#### Exercise details
Retype the records exactly, including every line.

+++

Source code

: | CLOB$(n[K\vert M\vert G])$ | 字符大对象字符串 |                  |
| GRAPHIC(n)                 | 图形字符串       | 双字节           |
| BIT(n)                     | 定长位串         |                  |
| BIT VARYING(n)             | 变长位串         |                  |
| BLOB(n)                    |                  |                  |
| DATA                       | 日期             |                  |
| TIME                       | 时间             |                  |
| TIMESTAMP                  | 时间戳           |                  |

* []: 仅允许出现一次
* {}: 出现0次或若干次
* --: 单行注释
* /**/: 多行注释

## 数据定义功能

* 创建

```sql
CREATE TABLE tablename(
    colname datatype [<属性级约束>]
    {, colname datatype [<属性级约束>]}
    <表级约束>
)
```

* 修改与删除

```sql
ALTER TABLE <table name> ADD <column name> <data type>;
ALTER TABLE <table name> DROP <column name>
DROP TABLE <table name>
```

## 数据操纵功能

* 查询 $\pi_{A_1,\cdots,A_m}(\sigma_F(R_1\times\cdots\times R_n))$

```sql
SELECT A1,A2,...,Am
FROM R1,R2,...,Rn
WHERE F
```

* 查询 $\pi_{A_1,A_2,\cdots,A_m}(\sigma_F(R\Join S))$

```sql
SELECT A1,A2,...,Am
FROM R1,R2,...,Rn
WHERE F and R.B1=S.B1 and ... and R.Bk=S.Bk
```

+++

#### Task solution
Source code

: | CLOB$(n[K\vert M\vert G])$ | 字符大对象字符串 |                  |
| GRAPHIC(n)                 | 图形字符串       | 双字节           |
| BIT(n)                     | 定长位串         |                  |
| BIT VARYING(n)             | 变长位串         |                  |
| BLOB(n)                    |                  |                  |
| DATA                       | 日期             |                  |
| TIME                       | 时间             |                  |
| TIMESTAMP                  | 时间戳           |                  |

* []: 仅允许出现一次
* {}: 出现0次或若干次
* --: 单行注释
* /**/: 多行注释

## 数据定义功能

* 创建

```sql
CREATE TABLE tablename(
    colname datatype [<属性级约束>]
    {, colname datatype [<属性级约束>]}
    <表级约束>
)
```

* 修改与删除

```sql
ALTER TABLE <table name> ADD <column name> <data type>;
ALTER TABLE <table name> DROP <column name>
DROP TABLE <table name>
```

## 数据操纵功能

* 查询 $\pi_{A_1,\cdots,A_m}(\sigma_F(R_1\times\cdots\times R_n))$

```sql
SELECT A1,A2,...,Am
FROM R1,R2,...,Rn
WHERE F
```

* 查询 $\pi_{A_1,A_2,\cdots,A_m}(\sigma_F(R\Join S))$

```sql
SELECT A1,A2,...,Am
FROM R1,R2,...,Rn
WHERE F and R.B1=S.B1 and ... and R.Bk=S.Bk
```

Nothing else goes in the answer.